Bridie is a female detective in Victorian London, who‘s been asked to locate the kidnapped Christabel Berwick. But Christabel is no ordinary child, and you’d best watch those razor-sharp teeth of hers, and does she have a tail? You’ll have to read the book to find out!
This delightful tale was more moving than I would have expected, given the storyline, but I bonded with the characters so quickly that I really felt for them.
I think this book would make a spectacular movie, it’s so atmospheric and the characters practically jumped off the pages. Plus I’m dying for it to become part of a series, I want more Bridie Divine (and more Cora, the seven-foot housemaid too)!
The audiobook is narrated by Jacqueline Milne, who does a superb job of it. Grab the audiobook by clicking the button below, or get a physical copy here.
Synopsis:
Bridie Devine, female detective extraordinaire, is confronted with the most baffling puzzle yet: the kidnapping of Christabel Berwick, secret daughter of Sir Edmund Athelstan Berwick, and a peculiar child whose reputed supernatural powers have captured the unwanted attention of collectors trading curiosities in this age of discovery.
Winding her way through the labyrinthine, sooty streets of Victorian London, Bridie won’t rest until she finds the young girl, even if it means unearthing a past that she’d rather keep buried.

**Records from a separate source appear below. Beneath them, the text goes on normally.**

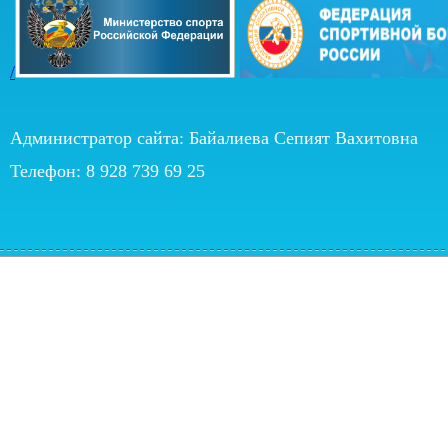
/
Администратор сайта: Байалиева Сепият Вахитовна
Телефон: 8 928 739 69 25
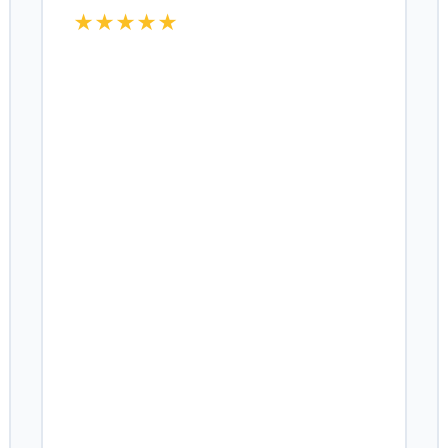
★★★★★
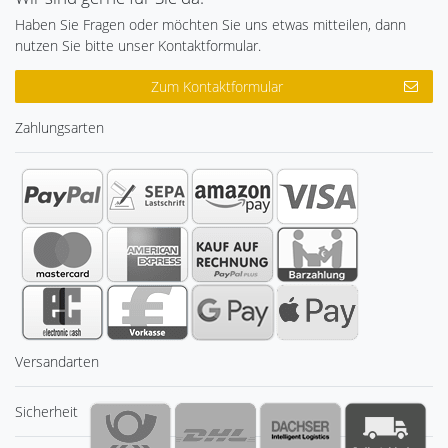
Haben Sie Fragen oder möchten Sie uns etwas mitteilen, dann
nutzen Sie bitte unser Kontaktformular.
Zum Kontaktformular
Zahlungsarten
Versandarten
Sicherheit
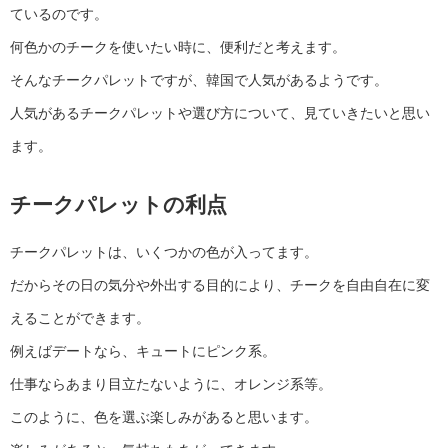
ているのです。
何色かのチークを使いたい時に、便利だと考えます。
そんなチークパレットですが、韓国で人気があるようです。
人気があるチークパレットや選び方について、見ていきたいと思い
ます。
チークパレットの利点
チークパレットは、いくつかの色が入ってます。
だからその日の気分や外出する目的により、チークを自由自在に変
えることができます。
例えばデートなら、キュートにピンク系。
仕事ならあまり目立たないように、オレンジ系等。
このように、色を選ぶ楽しみがあると思います。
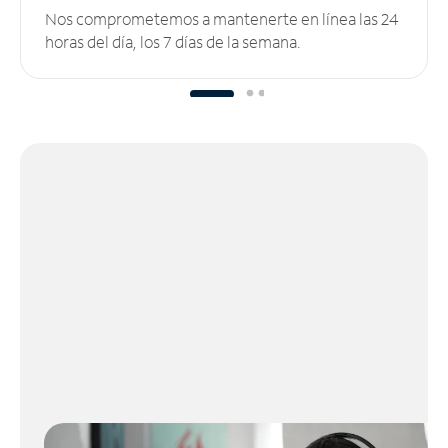
Nos comprometemos a mantenerte en línea las 24
horas del día, los 7 días de la semana.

Luckily, her search is aided by an enchanting cast of characters, including a seven-foot tall housemaid; a melancholic, tattoo-covered ghost; and an avuncular apothecary. But secrets abound in this foggy underworld where spectacle is king and nothing is quite what it seems.
Blending darkness and light, history and folklore, Things in Jars is a spellbinding Gothic mystery that collapses the boundary between fact and fairy tale to stunning effect and explores what it means to be human in inhumane times.